Now we'll make some training examples. Run the below cell until you get at least 10 items where you can figure out how to extract the beer name. 

In [9]:
items.sample(10)

Unnamed: 0,Item
751,36 Rickshaw Pinot Noir
3212,7M Superfuzz - Elysian
8326,19P Hard Wired NITRO Cof. Porter - Left hand
8565,25M Twisted Karma - Mountains Walking
5276,02 Fonsainte Gris de Gris Magnum
1091,9 Punkuccino - Elysian
25,29 Hops - Anthem
8768,Jauma - Danby Grenache - 2020
4210,Oyster River Dry Cider
3054,14S Dark Theory - Odell


In [10]:
random.seed(20231020) # set the seed so we get the same results every time
  # Feel free to modify seed to get an interesting list of items
num_items = 10
random_items = items.sample(num_items)['Item'].tolist()
random_items

['11P Katabatic Airwaves and Evergreens IPA',
 'Les Lunes Astral Blend',
 'Meinklang - Burgenland Osterreich Red 2019',
 '01 STEIN!',
 '21P Oops! All Beer - Gild',
 '01G Odell Oktoberfest',
 '23S Not The Stoic - Deschutes',
 '8M Nelson Pale - Butte Brewing',
 '06P Yard Sale Amber - Tamarackw',
 '20 Stone Bitter Chocolate STout']

Now, I'm going to set up a place for you to put your training data. Once you've filled this in, you'll be able to make the few-shot learner. 

In [None]:
raw_items = random_items # store these so we can refer to them. 

clean_items = ["",
"",
"",
"",
"",
"",
"",
"",
"",
""]



# fill in the above list with your cleaned items. 
# For instance, if the item was '17G 2 x Thor Double IPA - Melvin', you 
# might put '2 x Thor Double IPA' in the list. Feel free to shrink raw_items
# so that it only has beer in it.
 

Now we're ready for our examples. We'll add them on to `user_prompt_stub`.

In [None]:
for idx, item in enumerate(raw_items):

  user_prompt_stub += f"| {item} | {clean_items[idx]} |\n"

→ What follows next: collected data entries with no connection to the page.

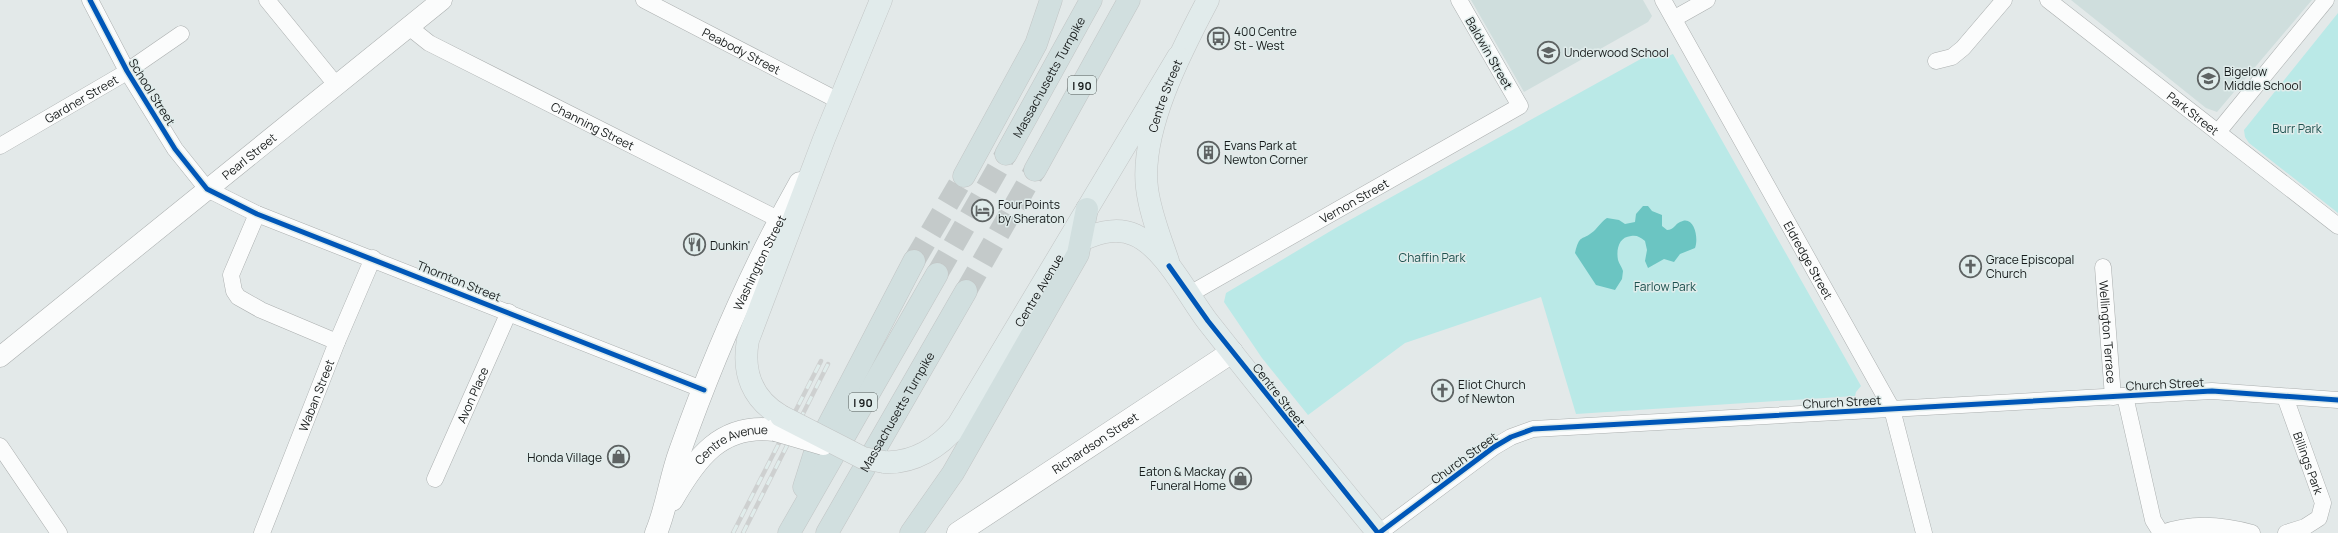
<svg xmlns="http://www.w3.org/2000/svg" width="2338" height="533" font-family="Manrope,sans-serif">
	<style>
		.built { fill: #cfdedd }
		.green { fill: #bae9e7 }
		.water { fill: #6bc5c2 }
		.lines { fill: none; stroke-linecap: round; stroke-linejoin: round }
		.motorway-tunnel { stroke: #c4caca; stroke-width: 22; stroke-dasharray: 22 11; stroke-linecap: butt }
		.minor-casing { stroke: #abafaf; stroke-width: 17 }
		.tertiary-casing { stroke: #abafaf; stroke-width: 21 }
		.secondary-casing { stroke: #abafaf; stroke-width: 23 }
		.primary-casing { stroke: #c2c5c5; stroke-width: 23 }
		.motorway-casing { stroke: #c2c5c5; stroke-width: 23 }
		.minor { stroke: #fbfcfc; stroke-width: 16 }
		.tertiary { stroke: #fbfcfc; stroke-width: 20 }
		.secondary { stroke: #fbfcfc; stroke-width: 22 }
		.primary { stroke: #e1ebeb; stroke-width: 22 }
		.motorway { stroke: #d1dfdf; stroke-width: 22 }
		.rail-casing { stroke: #ced0d0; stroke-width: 4.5 }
		.rail { stroke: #e0eceb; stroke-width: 3; stroke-dasharray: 9; stroke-linecap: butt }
		.secondary-bridge-casing { stroke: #abafaf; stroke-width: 23; stroke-linecap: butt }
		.primary-bridge-casing { stroke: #c2c5c5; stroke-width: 23; stroke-linecap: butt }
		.secondary-bridge { stroke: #fbfcfc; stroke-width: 22 }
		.primary-bridge { stroke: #e1ebeb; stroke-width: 22 }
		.cycleway-casing { stroke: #e0eceb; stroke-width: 8 }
		.cycleway { stroke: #0057b8; stroke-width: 5 }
		.labels { text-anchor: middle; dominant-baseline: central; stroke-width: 3; stroke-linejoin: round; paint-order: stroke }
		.shield { fill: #e0eceb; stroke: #535a59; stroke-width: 1 }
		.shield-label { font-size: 11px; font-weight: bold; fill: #171b1b }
		.poi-label { font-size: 12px; fill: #171b1b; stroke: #e0eceb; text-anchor: start }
		.street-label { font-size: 12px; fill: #171b1b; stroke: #e0eceb }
		.park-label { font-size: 12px; fill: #1d514f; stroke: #e0eceb }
	</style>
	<rect width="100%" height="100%" fill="#e3e9e9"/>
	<!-- built -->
	<path class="built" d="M 1471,0 L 1643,0 L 1652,16 L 1648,22 L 1524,92 Z
		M 2071,0 L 2312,0 L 2217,112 L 2206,108 Z"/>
	<!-- green -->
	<path class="green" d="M 2338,13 L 2338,213 L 2249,143 L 2245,137 L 2244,130 Z
		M 1657,50 L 1668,56 L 1673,54 L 1861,386 L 1856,392 L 1855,396 L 1576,414 L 1541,297 L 1405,343 L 1308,415 L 1262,358 L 1224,302 L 1226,293 L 1339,226 Z"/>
	<!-- water -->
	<path class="water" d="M 1643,206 L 1648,206 L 1652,211 L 1662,215 L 1662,226 L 1667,230 C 1674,230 1675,224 1680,222 C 1694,214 1699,238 1695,248 L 1680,254 L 1674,262 L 1664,259 L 1648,268 L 1645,261 L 1647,250 L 1645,241 C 1640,237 1637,235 1631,236 C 1619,237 1616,249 1618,260 C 1619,264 1622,267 1623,271 L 1622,279 L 1615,290 L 1596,285 L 1575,253 C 1580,233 1581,242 1594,231 C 1598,227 1602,221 1607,218 L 1619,220 L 1625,224 L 1635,222 L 1636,214 Z"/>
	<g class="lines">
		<!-- motorway-tunnel -->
		<path class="motorway-tunnel" d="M 914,261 L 964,176
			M 937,274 L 1006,154
			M 966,291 L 1035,170"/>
		<defs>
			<g id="minor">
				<path d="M 90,0 L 127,71 L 175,149 L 207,189 L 257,214 L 704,390"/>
				<path d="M 267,0 L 337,86"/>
				<path id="s1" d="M 644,0 L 839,101"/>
				<path id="s2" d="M 1663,0 L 1892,409 L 1924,533"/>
				<path id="s3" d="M 2048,0 L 2338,226"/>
				<path d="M 1675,18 L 1707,0"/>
				<path id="s4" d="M 409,27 L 429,43 L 780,220"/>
				<path d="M 1936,61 L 1952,57 L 1963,48 L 2004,0"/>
				<path d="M 2218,132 L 2326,0"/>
				<path id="s5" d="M 0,146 L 120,76 L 181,34"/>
				<path d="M 257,214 L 231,275 L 234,291 L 238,297 L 261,310 L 337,342"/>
				<path id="s6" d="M 2103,267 L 2113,397"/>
				<path id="s7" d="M 1188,295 L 1520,106 L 1459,0"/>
				<path d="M 2125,396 L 2153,520 L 2161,533"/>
				<path id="s8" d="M 2285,397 L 2323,503 L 2319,518 L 2305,527 L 2286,533"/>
				<path d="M 0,446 L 59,533"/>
				<path id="s9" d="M 435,479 L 509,312"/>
				<path id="s10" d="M 262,533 L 337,342 L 373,258"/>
				<path d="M 1379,533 L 1494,447 L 1511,437 L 1533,429 L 2212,391 L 2338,400"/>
				<path d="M 2162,533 C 2192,522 2221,524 2252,533"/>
			</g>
			<g id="tertiary">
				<path id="s11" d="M 0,357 L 442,0"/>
			</g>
			<g id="secondary">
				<path id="s12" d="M 672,500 C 696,458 721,423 775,430"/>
				<path id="s13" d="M 656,533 C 667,507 670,478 680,451 C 712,361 753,266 800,183"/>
				<path id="s14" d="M 958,533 L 1232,352"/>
			</g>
			<g id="primary">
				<path d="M 1065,247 C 1087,238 1111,224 1135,235 C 1165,248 1188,296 1208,322 C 1264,393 1320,463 1378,533"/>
				<path id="s15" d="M 1168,261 C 1160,237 1150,213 1147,188 C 1140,130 1181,51 1208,0"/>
				<path d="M 781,416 C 752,399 742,373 748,340 L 824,139 L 881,0"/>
				<path id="s16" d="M 884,462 C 913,464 940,447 958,425 L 1178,57"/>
			</g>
			<g id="motorway">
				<path id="s17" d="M 1006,154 L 1091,0"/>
				<path d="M 1035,170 L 1129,0"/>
				<path d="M 964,176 L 1036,44 L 1051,0"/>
				<path d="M 804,487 L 816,449 L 914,261"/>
				<path d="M 789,533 L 937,274"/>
				<path id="s18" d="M 827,533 L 966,291"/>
				<path d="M 911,533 L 953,473 L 1078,254 L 1087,209"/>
			</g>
		</defs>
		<!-- minor casing -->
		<use href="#minor" class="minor-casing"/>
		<!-- tertiary casing -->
		<use href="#tertiary" class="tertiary-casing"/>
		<!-- secondary casing -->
		<use href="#secondary" class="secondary-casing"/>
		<!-- primary casing -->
		<use href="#primary" class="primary-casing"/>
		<!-- motorway casing -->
		<use href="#motorway" class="motorway-casing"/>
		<!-- minor -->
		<use href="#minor" class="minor"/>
		<!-- tertiary -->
		<use href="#tertiary" class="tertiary"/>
		<!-- secondary -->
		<use href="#secondary" class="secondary"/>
		<!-- primary -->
		<use href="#primary" class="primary"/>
		<!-- motorway -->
		<use href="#motorway" class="motorway"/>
		<defs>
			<path id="rail" d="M 733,533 L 821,361
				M 743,533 L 828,364"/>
		</defs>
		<!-- rail casing -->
		<use href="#rail" class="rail-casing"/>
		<!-- rail -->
		<use href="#rail" class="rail"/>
		<defs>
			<path id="secondary-bridge" d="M 775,430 L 823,444"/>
			<path id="primary-bridge" d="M 781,416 L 863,458 L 884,462"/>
		</defs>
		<!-- secondary-bridge casing -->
		<use href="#secondary-bridge" class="secondary-bridge-casing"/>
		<!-- primary-bridge casing -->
		<use href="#primary-bridge" class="primary-bridge-casing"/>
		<!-- secondary-bridge -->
		<use href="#secondary-bridge" class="secondary-bridge"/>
		<!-- primary-bridge -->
		<use href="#primary-bridge" class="primary-bridge"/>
		<defs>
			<path id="cycleway" d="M 90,0 L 127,71 L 175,149 L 207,189 L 257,214 L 704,390
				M 1169,266 L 1208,321 L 1378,533
				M 1379,533 L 1494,447 L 1511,437 L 1533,429 L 2212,391 L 2338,400"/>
		</defs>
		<!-- cycleway casing -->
		<use href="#cycleway" class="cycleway-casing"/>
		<!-- cycleway -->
		<use href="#cycleway" class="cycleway"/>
	</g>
	<!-- icons -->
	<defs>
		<symbol id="bus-ring" viewBox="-11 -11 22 22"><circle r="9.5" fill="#e0eceb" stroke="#5e6363" stroke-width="1.5"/><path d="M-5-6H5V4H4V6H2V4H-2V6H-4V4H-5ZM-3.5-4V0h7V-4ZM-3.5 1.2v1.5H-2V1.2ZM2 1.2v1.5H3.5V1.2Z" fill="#5e6363"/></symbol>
		<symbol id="school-ring" viewBox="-11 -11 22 22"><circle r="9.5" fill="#e0eceb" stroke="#5e6363" stroke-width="1.5"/><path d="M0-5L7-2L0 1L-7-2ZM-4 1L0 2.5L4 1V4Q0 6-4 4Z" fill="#5e6363"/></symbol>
		<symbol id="building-ring" viewBox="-11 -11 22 22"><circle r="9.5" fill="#e0eceb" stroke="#5e6363" stroke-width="1.5"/><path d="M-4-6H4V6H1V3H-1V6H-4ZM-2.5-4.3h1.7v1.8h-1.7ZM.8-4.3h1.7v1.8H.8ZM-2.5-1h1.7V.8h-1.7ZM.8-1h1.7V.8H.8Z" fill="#5e6363"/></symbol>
		<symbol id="hotel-ring" viewBox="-11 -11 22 22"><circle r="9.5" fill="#e0eceb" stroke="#5e6363" stroke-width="1.5"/><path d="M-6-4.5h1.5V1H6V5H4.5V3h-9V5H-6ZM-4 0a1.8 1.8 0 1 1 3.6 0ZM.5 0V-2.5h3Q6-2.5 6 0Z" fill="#5e6363"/></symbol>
		<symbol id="restaurant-ring" viewBox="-11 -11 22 22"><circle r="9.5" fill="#e0eceb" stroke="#5e6363" stroke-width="1.5"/><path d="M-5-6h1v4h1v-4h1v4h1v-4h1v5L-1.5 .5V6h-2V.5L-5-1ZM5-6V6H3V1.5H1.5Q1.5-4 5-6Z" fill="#5e6363"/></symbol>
		<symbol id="church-ring" viewBox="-11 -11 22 22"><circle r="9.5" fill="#e0eceb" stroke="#5e6363" stroke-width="1.5"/><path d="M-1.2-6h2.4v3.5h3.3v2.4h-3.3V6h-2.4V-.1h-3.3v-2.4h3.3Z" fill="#5e6363"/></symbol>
		<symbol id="shop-ring" viewBox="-11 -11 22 22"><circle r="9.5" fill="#e0eceb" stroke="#5e6363" stroke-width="1.5"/><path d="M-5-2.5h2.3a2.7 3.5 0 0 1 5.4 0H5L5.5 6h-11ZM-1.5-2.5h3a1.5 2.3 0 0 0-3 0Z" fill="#5e6363"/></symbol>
	</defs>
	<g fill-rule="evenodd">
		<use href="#bus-ring" x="1206" y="26" width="25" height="25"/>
		<use href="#school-ring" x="1536" y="40" width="25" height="25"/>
		<use href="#school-ring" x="2196" y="66" width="25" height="25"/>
		<use href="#building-ring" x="1196" y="140" width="25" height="25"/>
		<use href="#hotel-ring" x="970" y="198" width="25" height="25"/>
		<use href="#restaurant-ring" x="682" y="232" width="25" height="25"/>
		<use href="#church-ring" x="1958" y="254" width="25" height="25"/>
		<use href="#church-ring" x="1430" y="378" width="25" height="25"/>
		<use href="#shop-ring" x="606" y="444" width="25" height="25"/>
		<use href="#shop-ring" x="1228" y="466" width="25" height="25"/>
	</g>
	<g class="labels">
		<!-- shield labels -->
		<g class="shield">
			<rect x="1068" y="76" width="28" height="18" rx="3"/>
			<rect x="849" y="393" width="28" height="18" rx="3"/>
		</g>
		<g class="shield-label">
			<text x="1082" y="85">I 90</text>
			<text x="863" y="402">I 90</text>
		</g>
		<!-- poi labels -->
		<g class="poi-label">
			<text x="1234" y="31">400 Centre<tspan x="1234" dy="14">St - West</tspan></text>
			<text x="1564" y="52">Underwood School</text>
			<text x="2224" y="71">Bigelow<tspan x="2224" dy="14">Middle School</tspan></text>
			<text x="1224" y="145">Evans Park at<tspan x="1224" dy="14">Newton Corner</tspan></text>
			<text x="998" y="204">Four Points<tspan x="998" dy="14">by Sheraton</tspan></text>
			<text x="710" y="245">Dunkin'</text>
			<text x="1986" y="259">Grace Episcopal<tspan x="1986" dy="14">Church</tspan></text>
			<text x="1458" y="384">Eliot Church<tspan x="1458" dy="14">of Newton</tspan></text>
			<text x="602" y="457" text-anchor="end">Honda Village</text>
			<text x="1226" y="471" text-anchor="end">Eaton &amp; Mackay<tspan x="1226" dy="14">Funeral Home</tspan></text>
		</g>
		<!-- street labels -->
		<g class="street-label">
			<text stroke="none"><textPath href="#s1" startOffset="110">Peabody Street</textPath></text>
			<text transform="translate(1489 53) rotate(60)">Baldwin Street</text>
			<text stroke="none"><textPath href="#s17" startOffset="88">Massachusetts Turnpike</textPath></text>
			<text transform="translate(152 92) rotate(58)">School Street</text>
			<text stroke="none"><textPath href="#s15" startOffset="171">Centre Street</textPath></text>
			<text stroke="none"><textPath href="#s5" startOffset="94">Gardner Street</textPath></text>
			<text stroke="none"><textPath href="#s3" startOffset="184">Park Street</textPath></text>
			<text stroke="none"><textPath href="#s4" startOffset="209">Channing Street</textPath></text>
			<text stroke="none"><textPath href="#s11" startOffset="320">Pearl Street</textPath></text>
			<text stroke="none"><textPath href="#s7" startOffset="191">Vernon Street</textPath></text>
			<text stroke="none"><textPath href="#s2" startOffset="298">Eldredge Street</textPath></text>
			<text stroke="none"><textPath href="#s13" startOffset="290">Washington Street</textPath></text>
			<text transform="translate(459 281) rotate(22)">Thornton Street</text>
			<text stroke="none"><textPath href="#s16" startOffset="243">Centre Avenue</textPath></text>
			<text stroke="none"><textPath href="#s6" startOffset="65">Wellington Terrace</textPath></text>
			<text transform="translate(2165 384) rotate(-3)">Church Street</text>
			<text stroke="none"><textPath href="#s10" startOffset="148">Waban Street</textPath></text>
			<text stroke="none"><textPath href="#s9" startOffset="92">Avon Place</textPath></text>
			<text transform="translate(1279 395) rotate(52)">Centre Street</text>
			<text transform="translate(1842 402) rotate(-3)">Church Street</text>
			<text stroke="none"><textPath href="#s18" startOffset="140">Massachusetts Turnpike</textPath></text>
			<text stroke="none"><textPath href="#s14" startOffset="164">Richardson Street</textPath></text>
			<text stroke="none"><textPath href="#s12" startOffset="86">Centre Avenue</textPath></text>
			<text transform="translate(1464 458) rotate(-36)">Church Street</text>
			<text stroke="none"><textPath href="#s8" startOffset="70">Billings Park</textPath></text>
		</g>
		<!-- park labels -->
		<g class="park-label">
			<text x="2297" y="128">Burr Park</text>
			<text x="1432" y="257">Chaffin Park</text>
			<text x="1665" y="286">Farlow Park</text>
		</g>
	</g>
</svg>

user_prompt_stub += "Here is the new item: "

In [None]:
pprint(user_prompt_stub)

Now we're ready to append the new random items and test the efficacy of this method. 

In [None]:
num_items = 10

random_items = items.sample(num_items)

total_tokens = 0 

for item in random_items.itertuples():
    this_item = item[1]
    user_prompt = user_prompt_stub + f" |{this_item}|"

    chat_response = openai.ChatCompletion.create(
        model="gpt-3.5-turbo",
        messages=[
            {"role": "system", "content": system_prompt},
            {"role": "user", "content": user_prompt}
        ],
        temperature=0,
        max_tokens=50,
    )

    print("-"*30)
    print(f"The item was {this_item}.")
    print("----- The full response is on the next line. -----")
    print(chat_response.choices[0].message.content)

    total_tokens += chat_response.usage["total_tokens"]


print(f"\n\nThis cost ${total_tokens/1000*0.0015:.4f}.")
print(f"If you did this 1000 times it'd be ${total_tokens*0.0015:.2f}")

Again, fine tune this a bit, then run 50 items through it and see how it does. Note, you can keep your training samples exactly the same or add in additional samples to the prompt.